Oh, mau sinal. Ela não estava feliz quando o chamava assim.
- Eu estava pensando em você... Sabe, tentando descobrir porque eu te amo. Foi você que pediu, afinal de contas. – e também ele revirou os olhos, como se desprezasse a necessidade daquela pergunta.
- Algum sucesso?
- Talvez…
E antes que ela pudesse descarregar a curiosidade que começava a fervilhar em seus olhos, o moreno puxou-a para seu peito. Lily deitou a cabeça lá, os braços ao redor do tronco dele. James a segurava o mais perto possível, e sua voz era apenas um sussurro quando perguntou:
- Importa realmente?
- Sim. Eu preciso de provas, ora. Eu lhe dou os beijos que prometi pelos motivos. – acrescentou, uma expressão inocente demais no rosto.

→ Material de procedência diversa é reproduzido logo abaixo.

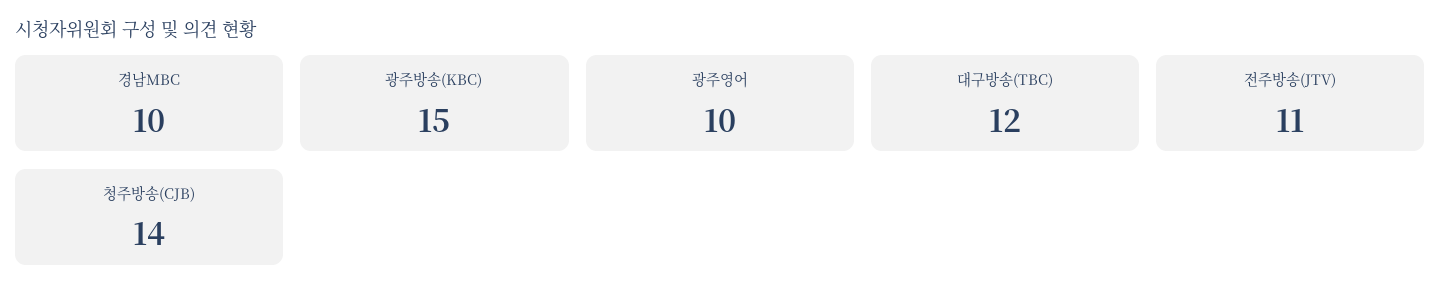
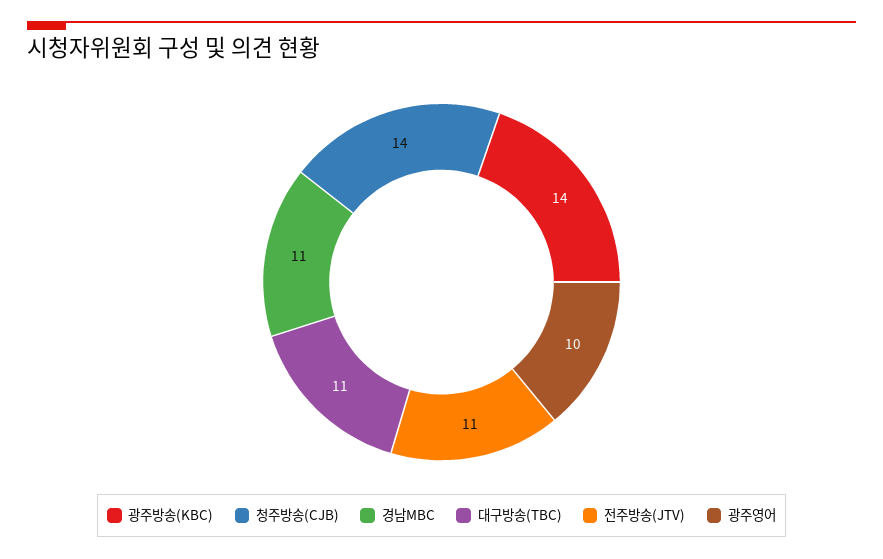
경남MBC: 10 -> 11
광주방송(KBC): 15 -> 14
대구방송(TBC): 12 -> 11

Ele suspirou; sempre cética. Sentindo-se completamente idiota, repetiu a ela o viera pensando. Quando olhou para baixo para medir sua reação, viu que a ruiva tinha um sorriso discreto nos lábios.
- Belos argumentos.
Ele sorriu abertamente, esquecendo-se de que deveria ter sido humilhante. Sussurrou ao ouvido dela “Eu também quero as minhas provas” e, antes que ela pudesse negar, cobriu-lhe os lábios com os seus próprios. Tinham os corpos juntos em um abraço forte. Afinal, James estava sentindo falta daquela alma quente junto à sua.